In France, Franklin was a charming conversationalist who could speak with natural elegance in a straightforward manner. The man was a scholar who had taught himself five languages, started America’s first volunteer fire department, and city police force. With the successful prosecution of the war for personal liberty, Franklin returned to America to join another campaign, one that would eventually extend natural rights to all Americans. In 1787, he was elected president of the Pennsylvania Society for the Abolition of Slavery. In 1789 it issued a statement:
Slavery is such an atrocious debasement of human nature, that its very extirpation, if not performed with solicitous care, may sometimes open a source of serious evils. The unhappy man, who has long been treated as a brute animal, presents a serious duty incumbent on us, to instruct, to advise, to promote in them habits of industry, to furnish them with employments suited to their circumstances, and to procure their children an education.
The Constitutional Conventioneer
With the failure of the Articles of Confederation, delegates from every state except Rhode Island convened in Philadelphia, in 1787, to fix the problem. Pennsylvania’s delegate was the 81 year old Benjamin Franklin, who along with George Washington, James Madison, and Alexander Hamilton, would have the greatest impact on the Convention. In fact, Thomas Jefferson had previously commented on both Washington and Franklin by saying that he “never heard either of them speak ten minutes at a time, nor to any but the main point. They laid their shoulders to the great points, knowing that the little ones would follow themselves.”

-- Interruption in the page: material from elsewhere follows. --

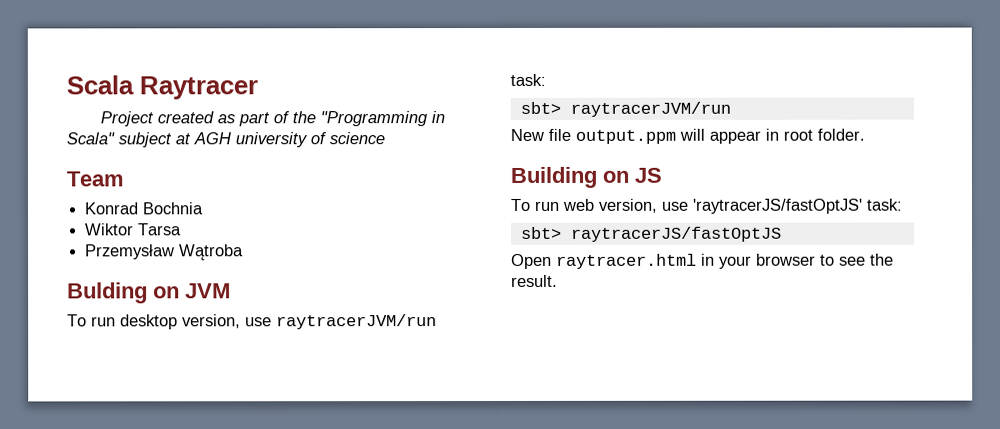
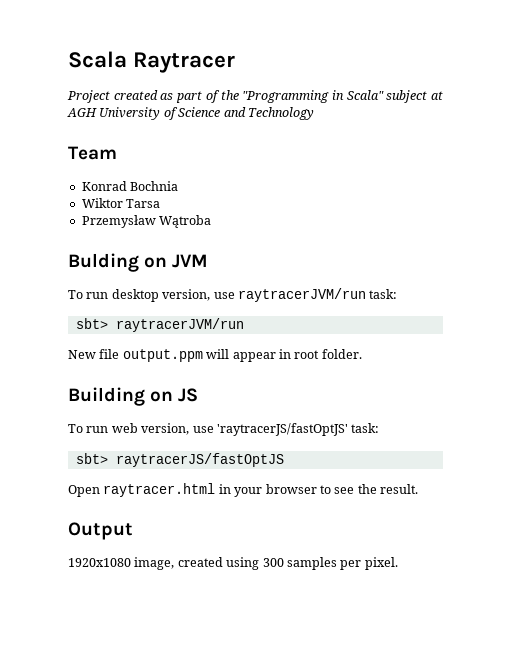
[235,132,385,148] university of science -> [99,107,314,120] University of Science and Technology
(558, 280) none -> [68,522,133,540] [68,557,398,570] // Output // 1920x1080 image, created using 300 samples per pixel.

What the Convention ultimately constructed was a Constitution using Madison’s Virginia plan as its foundation. Historian Donald T. Phillips explains:
It was a completely new idea. A simple proposal that, when presented to the convention at large, caught all the other delegates by surprise. It was imaginative, creative, audacious, and almost radiant in its artistic balance and symmetry.
This achievement was characterized by John Adams as “The greatest effort of national deliberation that the world has ever seen.” George Washington simply declared the Constitution “a miracle.” During the signing ceremony, Franklin gazed upon a painting behind Washington’s desk, it was of the sun low on the horizon, and mentioned that painters “often found it difficult to distinguish in their art a rising sun from a setting sun. But now at length, I have the happiness to know that it is a rising not a setting sun.”
Common Sense Inspiration
Poetic Justice Warriors inspire people to act, they give people a sense of purpose. Prior to the American Revolution, Franklin inspired the British commoner Thomas Paine, who was a failure at everything he tried, but a passionate writer, to become a pamphleteer in America. The first of many editions of Common Sense was an immediate sell-out. After the Revolution began, he inspired General Washington to hire the Prussian Baron von Steuben as Inspector General of his army at Valley Forge, and turn a ragtag, ill equipped group of volunteers into a formidable fighting force.
But most importantly, Franklin was an inspiration to every strata of society. In the 18th century, it was commonly believed that aristocrats and commoners would live and die as such, but Franklin worked to erase this distinction. He was a commoner who became a wealthy self-made man, who lived a life of reason, purpose, and pride, and fought for all Americans, including the children of slaves, to be able to do the same. Upon learning of Franklin’s death in 1790, the National Assembly in France called for three days of national mourning in homage to –
The rights of man and to the philosopher who has most contributed to extend their sway over the whole earth. Antiquity, would have raised altars to this mighty genius, who, to the advantage of mankind, was able to restrain alike thunderbolts and tyrants.
Poetic justice served. Poetic Justice Warriors wanted.